Cuando vio la camioneta Wagon blanca que se acercaba, como poco, a treinta kilómetros por hora por debajo del límite de velocidad, cruzó los dedos para que fuera un amable abuelo dispuesto a llevarla. Había rechazado la ayuda de dos conductores pensando que tendría donde elegir, primero la de una señora que fumaba un cigarro detrás de otro y viajaba con dos rottweilers que gruñían y mostraban los dientes en el asiento trasero, y después la de un chavo que parecía que iba puesto hasta las cejas.

Era para darse de cachetadas por ser tan tiquismiquis. Con cualquiera de los dos habría avanzado unos cuantos kilómetros, oliendo a un tipo de humo u otro. La Wagon estaba a menos de cincuenta metros, veinticinco, y, cuando llegó a su altura, saludó con la mano al conductor amigablemente, como si fuera una celebridad en mitad del arcén de la autopista de Crosby en vez de una don nadie medio desesperada que llevaba todas sus posesiones en una mochila.

El viejo Buick se le acercó por el carril de los vehículos lentos y AnnieLee se puso a gesticular como una loca. Pero lo mismo habría dado que se hubiera para- do de manos y le hubieran salido arcoíris de las botas. El vehículo pasó de largo y fue disminuyendo de tamaño conforme se alejaba. Se puso a patalear como una chiquilla, salpicándose de barro.

Is it easy? —canturreó de nuevo. No it ain’t Can I fix it?
No I cain’t
But I sure ain’t gonna take it lyin’ down

Era pegadiza, desde luego, y AnnieLee deseó por enésima vez tener consigo su amada guitarra. Pero, para empezar, no le cabía en la mochila, y además estaba colgada en la pared de la casa de empeños de Jeb.

Si algo deseaba (aparte de salir por patas de Texas), era que quien comprase a Maybelle cuidara bien de ella.

Las luces del centro de Houston que se veían a lo lejos estaban borrosas y pestañeó para apartar las gotas de lluvia de los ojos. Si empezaba a pensar otra vez en la vida que había llevado allí, seguro que dejaría de desear que un coche se detuviera y echaría a correr.

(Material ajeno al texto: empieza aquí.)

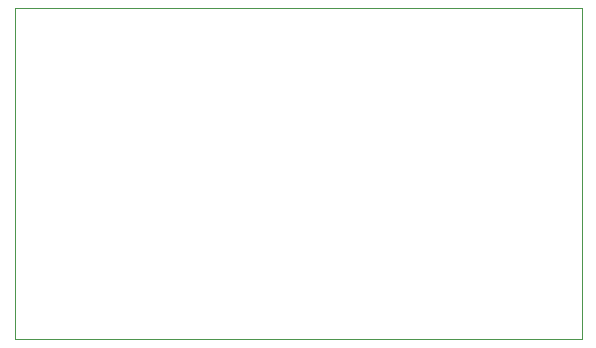
<source format=gbr>
%TF.GenerationSoftware,KiCad,Pcbnew,(6.0.4-0)*%
%TF.CreationDate,2023-05-15T15:29:42-05:00*%
%TF.ProjectId,voltage_sense,766f6c74-6167-4655-9f73-656e73652e6b,rev?*%
%TF.SameCoordinates,Original*%
%TF.FileFunction,Profile,NP*%
%FSLAX46Y46*%
G04 Gerber Fmt 4.6, Leading zero omitted, Abs format (unit mm)*
G04 Created by KiCad (PCBNEW (6.0.4-0)) date 2023-05-15 15:29:42*
%MOMM*%
%LPD*%
G01*
G04 APERTURE LIST*
%TA.AperFunction,Profile*%
%ADD10C,0.100000*%
%TD*%
G04 APERTURE END LIST*
D10*
X48000000Y28317500D02*
X48000000Y317500D01*
X0Y28317500D02*
X0Y317500D01*
X0Y317500D02*
X48000000Y317500D01*
X0Y28317500D02*
X48000000Y28317500D01*
M02*

</source>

A esas alturas llovía como no había visto llover desde hacía años. Como si Dios hubiera recogido toda el agua de Buffalo Bayou para echársela por encima de la cabeza.

Estaba tiritando, le daban pinchazos de hambre en el estómago y de repente se sentía tan perdida y furiosa que le estaban entrando ganas de llorar. No tenía nada ni a nadie en el mundo; no tenía un centavo, estaba sola y se estaba haciendo de noche.

Y ahí estaba otra vez esa dichosa melodía; le pa- recía oírla entre la lluvia. «Muy bien —pensó—, no es verdad que no tenga nada, tengo la música».

Y ya no se puso a llorar. En vez de eso, se puso a cantar.

Will I make it? Maybe so

Cerró los ojos y se imaginó subida a un escenario, cantando ante un público entregado.

Will I give up? Oh no

Notaba cómo aguantaba la respiración su público invisible.

I’ll be fightin’ til I’m six feet underground

Tenía los ojos apretados y la cara levantada al cielo mientras la canción crecía en su interior. De pronto oyó el aullido de una bocina y dio un brinco del susto que se llevó.

Ya le estaba mostrando el dedo medio con cada mano al camión articulado que acababa de pasar cuando vio que se encendían las luces de freno.